Desde LAB denunciamos públicamente la grave situación vivida en la tarde de ayer en las instalaciones de ELIS en Gallarta, donde la plantilla de lavandería se vio obligada a paralizar la actividad durante 3 horas y 15 minutos ante unas condiciones de trabajo absolutamente inaceptables e incompatibles con la protección de la salud laboral.
Mientras las temperaturas en el interior de la planta alcanzaban los 42 ºC, la dirección de ELIS MANOMATIC fue incapaz de garantizar unas condiciones mínimas de seguridad para las personas trabajadoras. Ante un riesgo evidente para su salud e integridad física, alrededor de 20 trabajadoras y trabajadores abandonaron temporalmente sus puestos de trabajo para evitar sufrir las consecuencias de una situación que nunca debió producirse.
Queremos dejar claro que esta decisión no fue una protesta ni una medida de presión. Fue un acto de pura supervivencia.
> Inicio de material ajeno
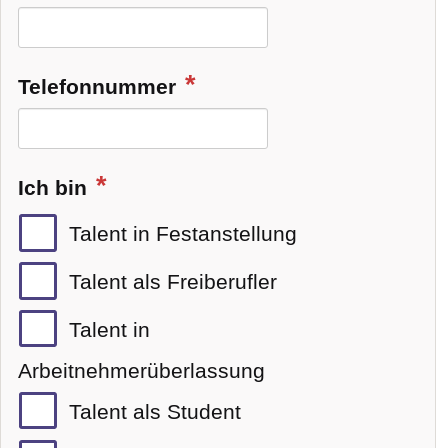
Telefonnummer
Ich bin
Talent in Festanstellung
Talent als Freiberufler
Talent in
Arbeitnehmerüberlassung
Talent als Student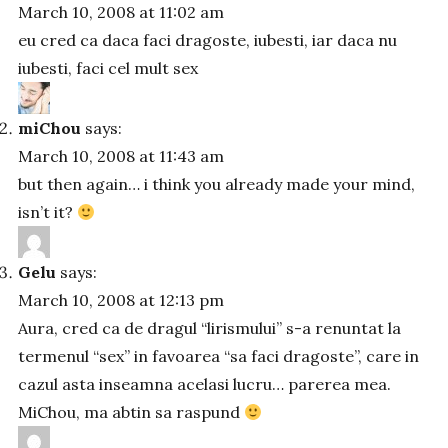
March 10, 2008 at 11:02 am
eu cred ca daca faci dragoste, iubesti, iar daca nu
iubesti, faci cel mult sex
miChou
says:
March 10, 2008 at 11:43 am
but then again… i think you already made your mind,
isn’t it?
Gelu
says:
March 10, 2008 at 12:13 pm
Aura, cred ca de dragul “lirismului” s-a renuntat la
termenul “sex” in favoarea “sa faci dragoste”, care in
cazul asta inseamna acelasi lucru… parerea mea.
MiChou, ma abtin sa raspund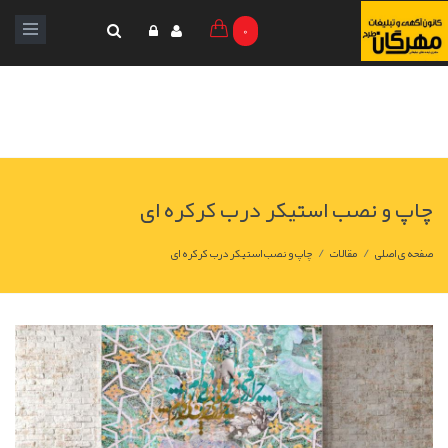
0
چاپ و نصب استیکر درب کرکره ای
/
/
صفحه ی اصلی
مقالات
چاپ و نصب استیکر درب کرکره ای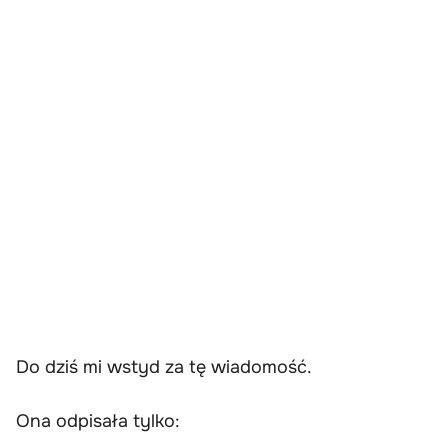
Do dziś mi wstyd za tę wiadomość.
Ona odpisała tylko: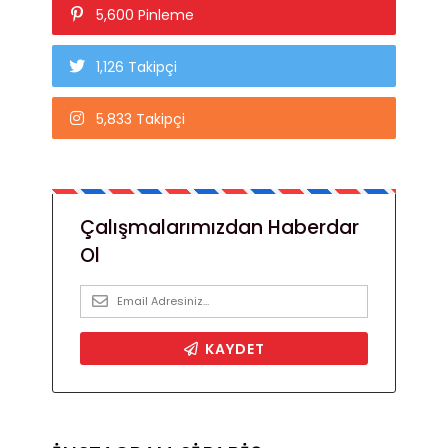
5,600 Pinleme
1,126 Takipçi
5,833 Takipçi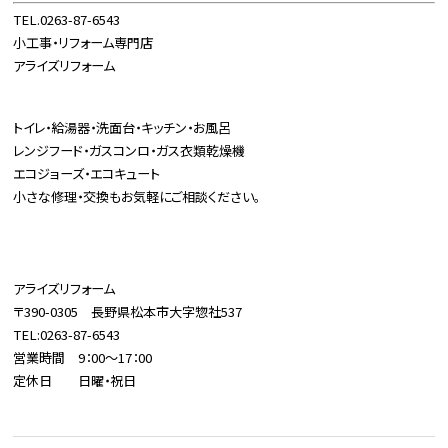
TEL.0263-87-6543
小工事・リフォーム専門店
アライズリフォーム
トイレ・給湯器・洗面台・キッチン・お風呂
レンジフード・ガスコンロ・ガス衣類乾燥機
エコジョーズ・エコキュート
小さな修理・交換もお気軽にご相談ください。
アライズリフォーム
〒390-0305 長野県松本市大字惣社537
TEL:0263-87-6543
営業時間 9：00～17：00
定休日 日曜・祝日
Cuando una empresa permite que se trabaje a 42 ºC y no adopta medidas eficaces para proteger a su plantilla, son las propias personas trabajadoras quienes se ven obligadas a actuar.
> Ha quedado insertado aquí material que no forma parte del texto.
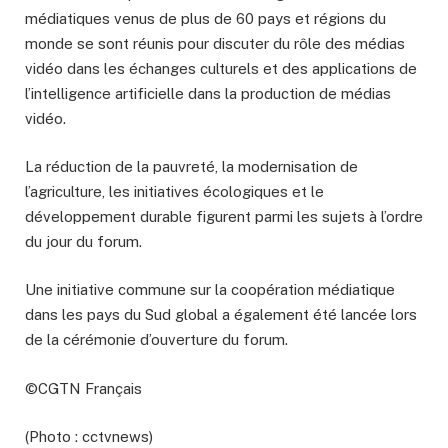
médiatiques venus de plus de 60 pays et régions du
monde se sont réunis pour discuter du rôle des médias
vidéo dans les échanges culturels et des applications de
l’intelligence artificielle dans la production de médias
vidéo.
La réduction de la pauvreté, la modernisation de
l’agriculture, les initiatives écologiques et le
développement durable figurent parmi les sujets à l’ordre
du jour du forum.
Une initiative commune sur la coopération médiatique
dans les pays du Sud global a également été lancée lors
de la cérémonie d’ouverture du forum.
©CGTN Français
(Photo : cctvnews)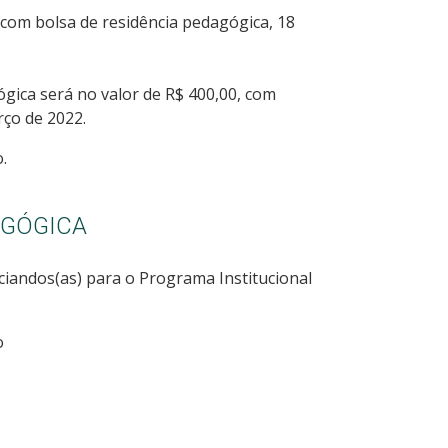
 com bolsa de residência pedagógica, 18
ógica será no valor de R$ 400,00, com
ço de 2022.
.
AGÓGICA
ciandos(as) para o Programa Institucional
o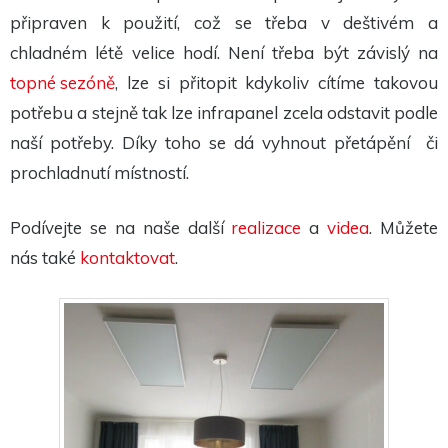
připraven k použití, což se třeba v deštivém a
chladném létě velice hodí. Není třeba být závislý na
topné sezóně
, lze si přitopit kdykoliv cítíme takovou
potřebu a stejně tak lze infrapanel zcela odstavit podle
naší potřeby. Díky toho se dá vyhnout přetápění či
prochladnutí místností.
Podívejte se na naše další
realizace
a
videa
. Můžete
nás také
kontaktovat
.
Lo más grave es que, lejos de asumir su responsabilidad y corregir una situación intolerable, ELIS MANOMATIC ha optado por reaccionar mediante amenazas y presiones contra la plantilla. La empresa pretende ahora imponer la recuperación de las horas no trabajadas y responsabilizar a quienes únicamente hicieron lo que cualquier persona haría ante un riesgo evidente para su salud: ponerse a salvo.
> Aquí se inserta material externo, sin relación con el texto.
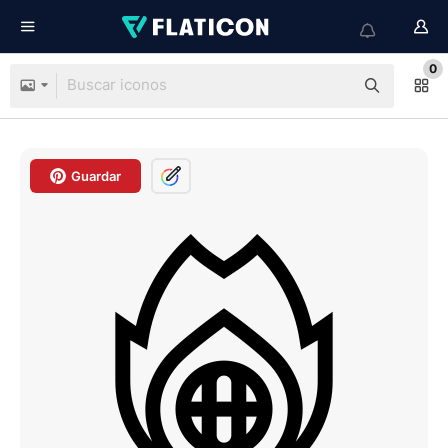
0
Guardar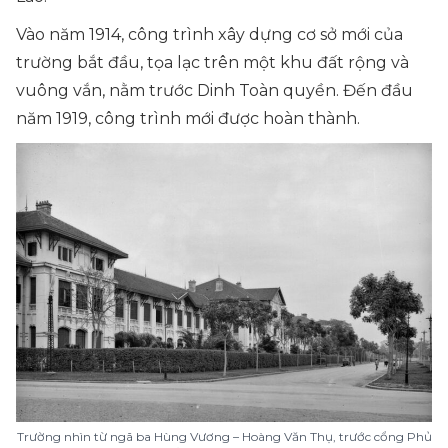
Vào năm 1914, công trình xây dựng cơ sở mới của
trường bắt đầu, tọa lạc trên một khu đất rộng và
vuông vắn, nằm trước Dinh Toàn quyền. Đến đầu
năm 1919, công trình mới được hoàn thành.
Trường nhìn từ ngã ba Hùng Vương – Hoàng Văn Thụ, trước cổng Phủ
Resulta inaceptable que quienes incumplen su obligación de garantizar unas condiciones de trabajo seguras intenten convertir a las víctimas en culpables. La dirección de ELIS MANOMATIC no puede exigir sacrificios a una plantilla exhausta mientras ignora los riesgos derivados de temperaturas extremas en el centro de trabajo.
Desde LAB advertimos de que la salud de las personas trabajadoras no es negociable. Ninguna producción, ningún plazo de entrega y ningún interés económico puede situarse por encima de la seguridad y la integridad física de la plantilla.
Por ello, los hechos ya han sido puestos en conocimiento de la Inspección de Trabajo y Seguridad Social, para que investigue lo ocurrido, determine las responsabilidades correspondientes y exija la adopción inmediata de medidas que impidan que situaciones tan graves vuelvan a repetirse.
LAB muestra todo su apoyo y reconocimiento a las personas trabajadoras que, ante la pasividad empresarial, tuvieron que tomar una decisión responsable para proteger su salud. La verdadera irresponsabilidad no fue abandonar temporalmente el puesto de trabajo. La verdadera irresponsabilidad fue permitir que se trabajara a 42 ºC.